Posted by: William Wheeler | February 07, 2011 at 04:15 PM
Thanks for commenting William. My point wasn't to say that you don't need imagination to create the metrics - as you pointed out we probably need that more than ever.
What I was referring to is that without metrics - people will substitute their imagination on what their performance level is (good and bad.) Without the metric it creates a situation where I can "believe" anything I want. Managers need to be sure they have identified the appropriate behavior-based metric in order to eliminate employees using their imagination relating to their performance. But you're spot on that we need to have imagination in order to create the metric - I'm with you on that one!

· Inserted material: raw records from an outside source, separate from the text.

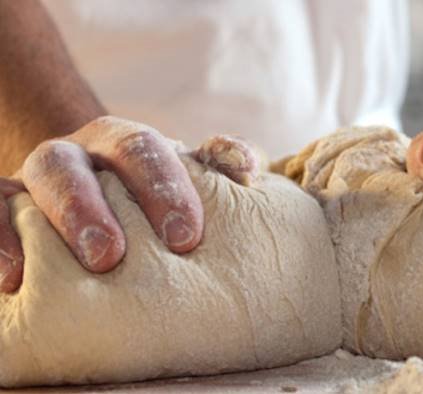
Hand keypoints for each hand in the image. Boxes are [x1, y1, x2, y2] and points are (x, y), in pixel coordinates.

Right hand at [0, 116, 258, 292]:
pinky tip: (12, 277)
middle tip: (114, 256)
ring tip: (84, 264)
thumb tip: (245, 167)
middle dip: (98, 206)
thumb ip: (222, 163)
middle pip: (81, 161)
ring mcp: (41, 178)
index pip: (142, 149)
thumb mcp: (191, 180)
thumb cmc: (157, 200)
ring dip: (63, 216)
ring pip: (43, 175)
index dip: (162, 187)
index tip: (184, 237)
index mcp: (127, 145)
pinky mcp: (8, 204)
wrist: (101, 201)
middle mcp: (82, 153)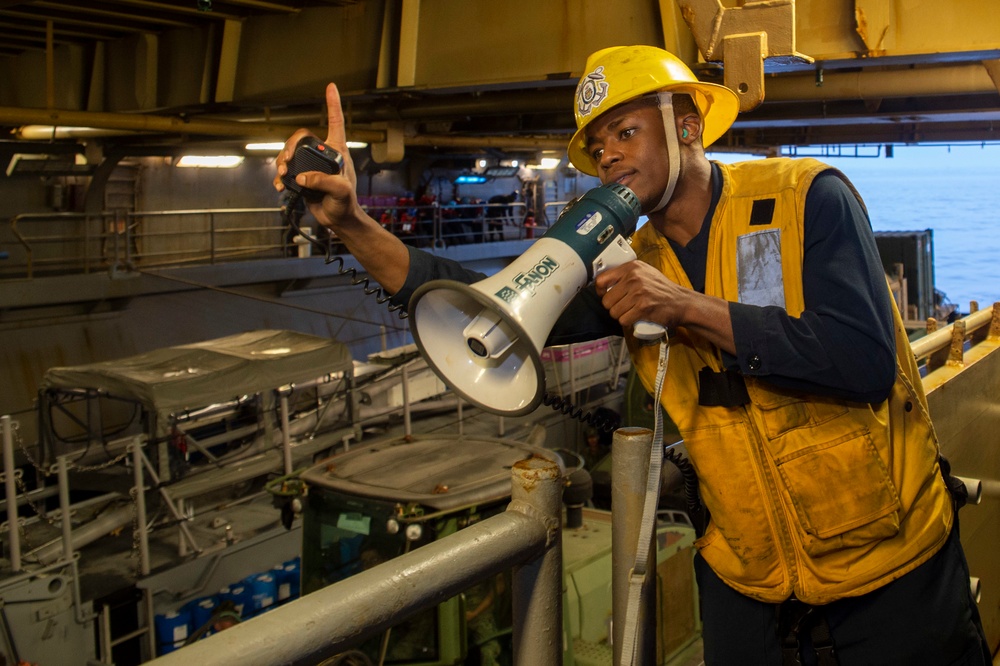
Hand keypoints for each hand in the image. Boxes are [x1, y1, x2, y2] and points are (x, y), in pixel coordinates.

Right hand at [272, 83, 362, 232]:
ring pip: (290, 153)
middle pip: (301, 137)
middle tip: (287, 162)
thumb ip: (324, 181)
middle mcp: (324, 155)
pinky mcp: (302, 178)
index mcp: (338, 151)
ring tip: (282, 175)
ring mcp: (311, 166)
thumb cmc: (346, 204)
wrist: (338, 220)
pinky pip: (286, 171)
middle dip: (290, 146)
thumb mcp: (341, 191)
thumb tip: (301, 176)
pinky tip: (280, 185)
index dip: (333, 104)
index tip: (331, 86)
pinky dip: (280, 177)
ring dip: (282, 161)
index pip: (336, 123)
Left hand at [595, 260, 736, 352]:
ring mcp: (638, 293)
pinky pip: (623, 320)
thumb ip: (626, 275)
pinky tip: (635, 317)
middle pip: (606, 300)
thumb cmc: (661, 289)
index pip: (601, 280)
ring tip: (630, 312)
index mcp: (632, 267)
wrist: (681, 302)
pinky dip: (628, 322)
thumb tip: (603, 284)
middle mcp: (634, 278)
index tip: (605, 295)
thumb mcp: (644, 273)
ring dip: (620, 315)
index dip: (600, 291)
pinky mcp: (643, 308)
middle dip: (613, 307)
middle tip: (623, 307)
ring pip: (613, 312)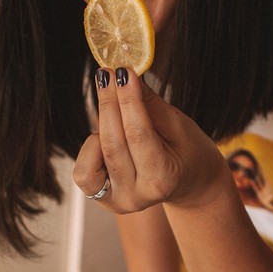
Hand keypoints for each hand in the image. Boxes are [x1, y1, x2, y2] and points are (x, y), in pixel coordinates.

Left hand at [74, 69, 226, 213]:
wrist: (189, 183)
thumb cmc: (187, 152)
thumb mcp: (177, 125)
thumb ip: (148, 104)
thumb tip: (125, 75)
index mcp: (162, 179)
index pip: (138, 134)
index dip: (128, 100)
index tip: (123, 71)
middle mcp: (136, 195)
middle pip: (112, 143)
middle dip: (109, 103)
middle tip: (108, 73)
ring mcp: (116, 200)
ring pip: (94, 155)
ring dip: (101, 124)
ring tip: (115, 109)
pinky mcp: (101, 198)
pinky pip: (83, 171)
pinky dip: (90, 147)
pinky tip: (105, 134)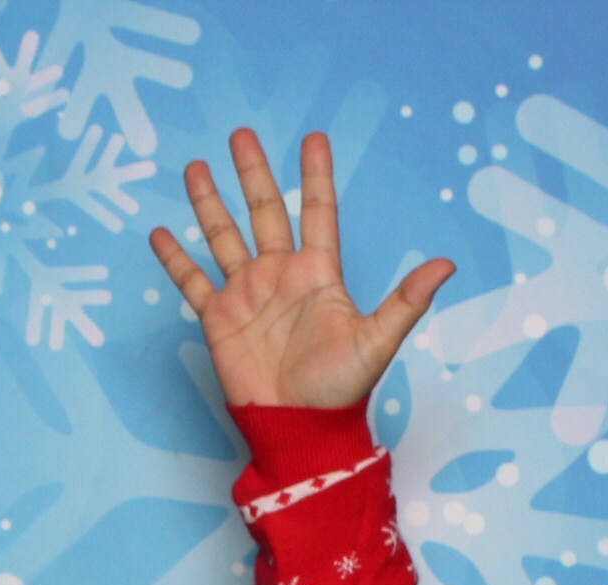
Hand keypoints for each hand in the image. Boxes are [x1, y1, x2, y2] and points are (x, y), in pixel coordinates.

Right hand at [150, 128, 456, 411]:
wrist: (299, 429)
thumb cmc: (340, 390)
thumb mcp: (378, 341)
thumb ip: (406, 301)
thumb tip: (446, 264)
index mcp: (317, 273)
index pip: (317, 211)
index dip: (315, 175)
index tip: (313, 137)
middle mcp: (280, 275)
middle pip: (264, 211)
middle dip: (252, 172)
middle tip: (241, 133)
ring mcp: (247, 294)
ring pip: (224, 236)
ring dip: (210, 202)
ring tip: (196, 166)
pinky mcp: (219, 319)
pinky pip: (193, 282)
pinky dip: (176, 259)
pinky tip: (161, 232)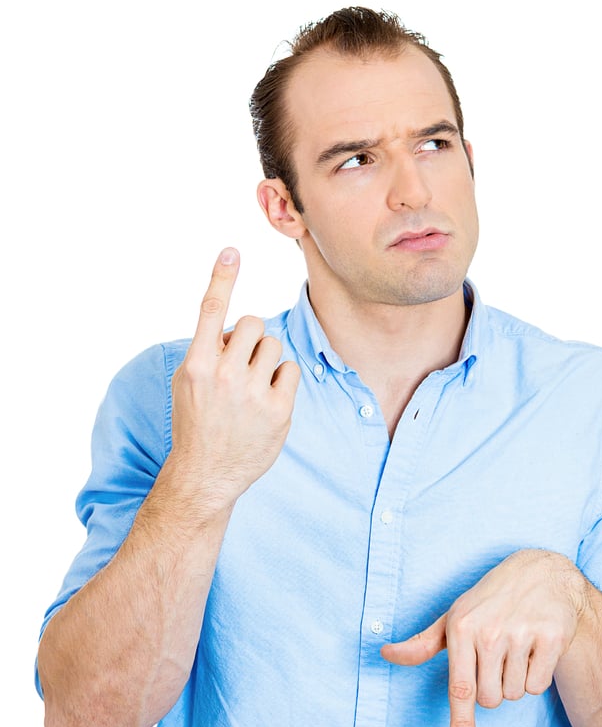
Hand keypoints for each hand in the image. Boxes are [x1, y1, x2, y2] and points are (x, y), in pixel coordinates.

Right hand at [168, 247, 299, 506]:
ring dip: (265, 358)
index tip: (231, 251)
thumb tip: (239, 328)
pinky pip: (290, 369)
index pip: (211, 312)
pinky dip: (281, 379)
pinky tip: (266, 400)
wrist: (205, 474)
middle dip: (251, 336)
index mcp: (195, 365)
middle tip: (241, 362)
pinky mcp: (278, 409)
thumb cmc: (197, 422)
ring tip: (251, 385)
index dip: (221, 278)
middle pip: (255, 324)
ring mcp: (252, 393)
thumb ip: (209, 350)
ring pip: (274, 344)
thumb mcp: (187, 383)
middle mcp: (223, 375)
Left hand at [381, 549, 587, 726]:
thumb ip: (423, 643)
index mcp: (462, 627)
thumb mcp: (455, 615)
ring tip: (518, 645)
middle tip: (498, 655)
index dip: (461, 720)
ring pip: (515, 694)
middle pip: (490, 699)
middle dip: (493, 686)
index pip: (460, 686)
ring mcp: (522, 634)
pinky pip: (538, 685)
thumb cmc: (490, 599)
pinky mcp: (551, 638)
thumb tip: (386, 653)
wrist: (541, 572)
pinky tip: (536, 646)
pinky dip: (537, 674)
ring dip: (516, 679)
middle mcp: (491, 632)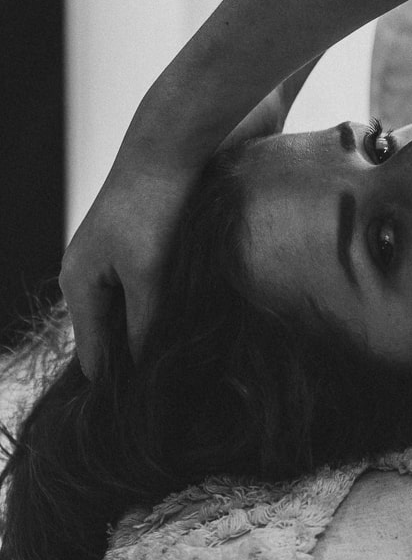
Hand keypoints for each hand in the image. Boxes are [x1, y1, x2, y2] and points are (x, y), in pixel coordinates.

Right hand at [59, 159, 198, 378]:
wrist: (166, 150)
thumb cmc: (152, 210)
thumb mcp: (148, 275)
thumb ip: (144, 323)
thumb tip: (142, 366)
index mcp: (78, 284)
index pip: (93, 353)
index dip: (118, 381)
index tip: (143, 409)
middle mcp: (86, 275)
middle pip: (109, 335)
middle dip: (135, 358)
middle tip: (169, 389)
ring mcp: (109, 260)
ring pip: (128, 313)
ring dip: (150, 332)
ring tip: (180, 362)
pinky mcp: (133, 246)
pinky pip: (142, 292)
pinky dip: (160, 308)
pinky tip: (186, 321)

Posted by: Paul Hebert | February 07, 2011 at 04:29 PM
Even in a very measurable sales environment, the technique of rewarding the activity that will generate the sales instead of the sale itself is proving to be refreshing and rewarding in my small office. I recently switched to a bonus based on quotes given instead of sales written and am starting to see some increased motivation in my sales team. I'm pretty fresh into this new plan, and have yet to see if the outcome will be a total increase in production, but am excited about the boost in moral for my team. Using imagination when looking at the metrics is a definitely a good thing
Posted by: Jenn W | February 13, 2011 at 07:11 PM
Let me know how it ends up at the close of business for the year. Would love to see if you have an overall increase in sales/profits AND moral. The trifecta!